(Provided data)
.....
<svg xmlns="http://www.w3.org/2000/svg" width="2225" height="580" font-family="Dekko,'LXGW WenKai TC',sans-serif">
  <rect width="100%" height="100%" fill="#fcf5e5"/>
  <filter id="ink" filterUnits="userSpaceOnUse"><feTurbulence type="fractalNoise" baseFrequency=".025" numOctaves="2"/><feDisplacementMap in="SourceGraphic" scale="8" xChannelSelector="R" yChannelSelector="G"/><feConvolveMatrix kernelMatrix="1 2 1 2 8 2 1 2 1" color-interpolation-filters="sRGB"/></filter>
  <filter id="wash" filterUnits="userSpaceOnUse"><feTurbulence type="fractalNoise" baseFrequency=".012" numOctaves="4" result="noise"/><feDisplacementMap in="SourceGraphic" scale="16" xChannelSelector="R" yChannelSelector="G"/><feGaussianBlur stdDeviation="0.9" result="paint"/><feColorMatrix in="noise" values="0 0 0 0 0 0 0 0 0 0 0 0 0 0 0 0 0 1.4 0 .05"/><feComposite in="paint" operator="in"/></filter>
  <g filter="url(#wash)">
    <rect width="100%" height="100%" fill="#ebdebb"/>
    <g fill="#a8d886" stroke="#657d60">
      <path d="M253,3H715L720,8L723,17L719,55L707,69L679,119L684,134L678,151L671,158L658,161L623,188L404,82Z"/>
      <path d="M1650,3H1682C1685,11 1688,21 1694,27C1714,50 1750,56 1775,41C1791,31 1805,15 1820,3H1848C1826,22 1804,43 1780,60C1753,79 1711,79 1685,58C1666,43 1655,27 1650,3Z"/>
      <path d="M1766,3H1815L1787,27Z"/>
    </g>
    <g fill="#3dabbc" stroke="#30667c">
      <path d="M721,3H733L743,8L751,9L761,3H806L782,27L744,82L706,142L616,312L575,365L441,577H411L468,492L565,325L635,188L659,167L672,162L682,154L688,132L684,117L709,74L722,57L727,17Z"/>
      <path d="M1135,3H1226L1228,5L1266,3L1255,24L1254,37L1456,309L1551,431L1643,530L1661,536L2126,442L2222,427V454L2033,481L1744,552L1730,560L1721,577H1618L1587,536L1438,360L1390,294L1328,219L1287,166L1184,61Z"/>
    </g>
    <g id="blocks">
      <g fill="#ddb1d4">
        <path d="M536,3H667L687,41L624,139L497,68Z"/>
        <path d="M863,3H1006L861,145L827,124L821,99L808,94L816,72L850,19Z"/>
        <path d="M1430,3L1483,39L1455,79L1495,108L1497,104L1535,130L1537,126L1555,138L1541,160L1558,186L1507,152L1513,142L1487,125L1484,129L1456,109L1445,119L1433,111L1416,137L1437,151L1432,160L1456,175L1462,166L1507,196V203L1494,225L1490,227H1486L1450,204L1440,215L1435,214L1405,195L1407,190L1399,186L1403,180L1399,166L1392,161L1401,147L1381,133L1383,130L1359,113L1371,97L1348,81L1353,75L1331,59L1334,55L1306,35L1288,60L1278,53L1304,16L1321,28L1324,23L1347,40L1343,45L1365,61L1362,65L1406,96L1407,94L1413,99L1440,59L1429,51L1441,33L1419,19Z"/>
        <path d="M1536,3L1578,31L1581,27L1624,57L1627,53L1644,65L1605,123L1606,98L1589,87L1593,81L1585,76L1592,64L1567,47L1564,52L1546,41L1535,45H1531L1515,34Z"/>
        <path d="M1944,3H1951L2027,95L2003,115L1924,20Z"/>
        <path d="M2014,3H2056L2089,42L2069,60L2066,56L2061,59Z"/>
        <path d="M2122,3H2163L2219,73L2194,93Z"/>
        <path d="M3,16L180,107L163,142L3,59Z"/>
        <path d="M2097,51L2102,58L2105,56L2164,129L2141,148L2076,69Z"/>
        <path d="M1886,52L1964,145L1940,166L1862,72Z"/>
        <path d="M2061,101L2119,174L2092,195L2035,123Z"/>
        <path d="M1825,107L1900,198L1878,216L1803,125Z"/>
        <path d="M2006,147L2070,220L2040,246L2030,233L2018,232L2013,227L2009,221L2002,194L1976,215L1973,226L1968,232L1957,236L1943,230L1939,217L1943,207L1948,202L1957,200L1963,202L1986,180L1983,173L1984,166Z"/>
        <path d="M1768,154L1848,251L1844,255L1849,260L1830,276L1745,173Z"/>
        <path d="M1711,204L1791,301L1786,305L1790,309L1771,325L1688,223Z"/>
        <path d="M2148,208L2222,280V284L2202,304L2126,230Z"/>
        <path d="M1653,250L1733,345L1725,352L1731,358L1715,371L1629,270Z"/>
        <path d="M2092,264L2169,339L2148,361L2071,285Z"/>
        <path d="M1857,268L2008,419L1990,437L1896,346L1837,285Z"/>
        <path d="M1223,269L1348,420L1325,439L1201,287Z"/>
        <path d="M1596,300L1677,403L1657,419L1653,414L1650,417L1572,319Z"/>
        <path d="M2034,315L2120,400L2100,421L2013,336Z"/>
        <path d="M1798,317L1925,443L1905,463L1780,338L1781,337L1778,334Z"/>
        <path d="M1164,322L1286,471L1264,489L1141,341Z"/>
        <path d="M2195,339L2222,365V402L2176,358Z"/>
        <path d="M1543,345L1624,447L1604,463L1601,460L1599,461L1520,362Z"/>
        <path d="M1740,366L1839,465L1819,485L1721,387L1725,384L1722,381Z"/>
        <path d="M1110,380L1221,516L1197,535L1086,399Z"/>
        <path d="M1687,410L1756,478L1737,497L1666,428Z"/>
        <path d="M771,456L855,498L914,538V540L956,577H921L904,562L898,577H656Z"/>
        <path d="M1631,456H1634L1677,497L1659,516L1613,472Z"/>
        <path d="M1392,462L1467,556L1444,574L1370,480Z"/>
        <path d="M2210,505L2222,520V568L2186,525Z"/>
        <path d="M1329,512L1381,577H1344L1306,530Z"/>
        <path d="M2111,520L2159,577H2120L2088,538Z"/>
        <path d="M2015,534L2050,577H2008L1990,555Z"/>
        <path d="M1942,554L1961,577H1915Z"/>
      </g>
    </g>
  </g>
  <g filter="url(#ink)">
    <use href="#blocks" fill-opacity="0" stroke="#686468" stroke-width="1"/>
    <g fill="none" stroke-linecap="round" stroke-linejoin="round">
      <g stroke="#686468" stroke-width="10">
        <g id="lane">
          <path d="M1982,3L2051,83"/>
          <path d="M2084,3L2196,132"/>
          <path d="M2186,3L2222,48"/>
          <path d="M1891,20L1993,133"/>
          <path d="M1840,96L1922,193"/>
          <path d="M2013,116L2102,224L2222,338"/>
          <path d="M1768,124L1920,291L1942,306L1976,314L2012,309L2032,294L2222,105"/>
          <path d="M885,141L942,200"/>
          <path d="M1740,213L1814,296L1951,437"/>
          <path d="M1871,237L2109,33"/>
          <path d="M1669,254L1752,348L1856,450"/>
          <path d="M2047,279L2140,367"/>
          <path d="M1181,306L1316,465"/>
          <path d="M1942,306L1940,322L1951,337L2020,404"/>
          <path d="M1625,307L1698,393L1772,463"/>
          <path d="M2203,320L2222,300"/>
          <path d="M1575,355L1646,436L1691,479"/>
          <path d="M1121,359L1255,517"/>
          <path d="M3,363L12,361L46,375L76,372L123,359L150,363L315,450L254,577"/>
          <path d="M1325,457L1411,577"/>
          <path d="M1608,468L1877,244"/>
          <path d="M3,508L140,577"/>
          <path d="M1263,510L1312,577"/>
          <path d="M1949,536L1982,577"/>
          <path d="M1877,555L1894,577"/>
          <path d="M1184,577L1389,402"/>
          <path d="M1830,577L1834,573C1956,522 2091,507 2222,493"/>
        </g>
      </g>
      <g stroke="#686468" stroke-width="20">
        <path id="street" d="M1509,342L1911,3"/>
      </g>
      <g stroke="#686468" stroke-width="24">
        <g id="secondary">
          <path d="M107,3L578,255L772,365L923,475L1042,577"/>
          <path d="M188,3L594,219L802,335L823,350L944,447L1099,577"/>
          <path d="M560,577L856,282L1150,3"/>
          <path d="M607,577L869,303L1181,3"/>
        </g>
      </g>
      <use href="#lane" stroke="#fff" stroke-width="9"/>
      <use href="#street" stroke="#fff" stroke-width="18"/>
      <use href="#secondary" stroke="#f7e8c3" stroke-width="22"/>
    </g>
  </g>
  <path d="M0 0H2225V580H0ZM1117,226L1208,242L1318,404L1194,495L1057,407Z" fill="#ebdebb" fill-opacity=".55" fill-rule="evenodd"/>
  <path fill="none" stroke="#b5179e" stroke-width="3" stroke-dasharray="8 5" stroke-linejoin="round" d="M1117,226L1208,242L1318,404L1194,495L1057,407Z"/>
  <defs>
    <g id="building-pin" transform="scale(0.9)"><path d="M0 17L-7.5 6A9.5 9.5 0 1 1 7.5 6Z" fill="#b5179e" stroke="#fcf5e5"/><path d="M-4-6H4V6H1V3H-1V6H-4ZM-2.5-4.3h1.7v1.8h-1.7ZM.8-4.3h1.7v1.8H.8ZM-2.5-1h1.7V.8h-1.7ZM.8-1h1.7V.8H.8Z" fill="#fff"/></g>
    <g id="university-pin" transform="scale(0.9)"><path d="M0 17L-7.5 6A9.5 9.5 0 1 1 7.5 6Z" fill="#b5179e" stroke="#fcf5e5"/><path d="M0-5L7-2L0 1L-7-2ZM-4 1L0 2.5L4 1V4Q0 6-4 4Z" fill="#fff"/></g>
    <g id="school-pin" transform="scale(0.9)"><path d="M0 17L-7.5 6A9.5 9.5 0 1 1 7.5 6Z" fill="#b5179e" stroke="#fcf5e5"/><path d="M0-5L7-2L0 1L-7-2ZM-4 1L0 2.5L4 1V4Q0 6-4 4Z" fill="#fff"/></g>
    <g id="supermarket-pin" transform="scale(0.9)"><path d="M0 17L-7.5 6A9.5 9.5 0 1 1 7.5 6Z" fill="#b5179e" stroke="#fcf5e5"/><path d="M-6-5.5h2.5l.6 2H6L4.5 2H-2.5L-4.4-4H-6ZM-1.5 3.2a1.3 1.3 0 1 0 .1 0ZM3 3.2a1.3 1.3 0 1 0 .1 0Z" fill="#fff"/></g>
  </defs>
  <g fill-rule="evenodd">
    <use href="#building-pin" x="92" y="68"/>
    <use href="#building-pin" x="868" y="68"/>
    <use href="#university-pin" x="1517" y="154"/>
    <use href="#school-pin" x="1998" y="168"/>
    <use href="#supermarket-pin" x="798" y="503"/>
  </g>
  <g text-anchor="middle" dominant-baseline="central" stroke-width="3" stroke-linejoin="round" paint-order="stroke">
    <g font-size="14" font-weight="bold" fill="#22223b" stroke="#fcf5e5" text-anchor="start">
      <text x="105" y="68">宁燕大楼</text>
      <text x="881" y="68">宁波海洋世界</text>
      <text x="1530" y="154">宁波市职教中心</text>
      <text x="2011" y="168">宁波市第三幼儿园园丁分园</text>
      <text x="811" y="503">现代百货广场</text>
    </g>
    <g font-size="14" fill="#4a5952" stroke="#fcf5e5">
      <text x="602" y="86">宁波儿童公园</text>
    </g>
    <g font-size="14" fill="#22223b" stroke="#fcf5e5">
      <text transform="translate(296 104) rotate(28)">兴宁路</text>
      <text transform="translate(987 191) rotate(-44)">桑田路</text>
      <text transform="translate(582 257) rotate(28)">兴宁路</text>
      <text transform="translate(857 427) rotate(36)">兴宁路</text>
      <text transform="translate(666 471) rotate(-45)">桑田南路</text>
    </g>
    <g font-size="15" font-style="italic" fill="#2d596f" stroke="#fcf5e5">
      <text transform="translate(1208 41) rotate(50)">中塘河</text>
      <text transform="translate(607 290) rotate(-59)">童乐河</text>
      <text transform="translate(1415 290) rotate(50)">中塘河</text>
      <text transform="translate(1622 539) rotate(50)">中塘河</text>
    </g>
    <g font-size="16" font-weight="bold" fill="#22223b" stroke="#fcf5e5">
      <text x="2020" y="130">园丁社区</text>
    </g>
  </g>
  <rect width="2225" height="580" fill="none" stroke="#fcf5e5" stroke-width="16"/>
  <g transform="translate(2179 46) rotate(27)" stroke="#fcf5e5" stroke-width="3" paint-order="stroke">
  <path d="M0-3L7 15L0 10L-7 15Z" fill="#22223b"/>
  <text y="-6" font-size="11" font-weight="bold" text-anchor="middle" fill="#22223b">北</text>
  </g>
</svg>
.....
(Directions for this task) Where does "filterUnits" appear in the records above? Copy every line that has it.

(Answer to the problem)
  <filter id="ink" filterUnits="userSpaceOnUse"><feTurbulence type="fractalNoise" baseFrequency=".025" numOctaves="2"/><feDisplacementMap in="SourceGraphic" scale="8" xChannelSelector="R" yChannelSelector="G"/><feConvolveMatrix kernelMatrix="1 2 1 2 8 2 1 2 1" color-interpolation-filters="sRGB"/></filter>
  <filter id="wash" filterUnits="userSpaceOnUse"><feTurbulence type="fractalNoise" baseFrequency=".012" numOctaves="4" result="noise"/><feDisplacementMap in="SourceGraphic" scale="16" xChannelSelector="R" yChannelSelector="G"/><feGaussianBlur stdDeviation="0.9" result="paint"/><feColorMatrix in="noise" values="0 0 0 0 0 0 0 0 0 0 0 0 0 0 0 0 0 1.4 0 .05"/><feComposite in="paint" operator="in"/></filter>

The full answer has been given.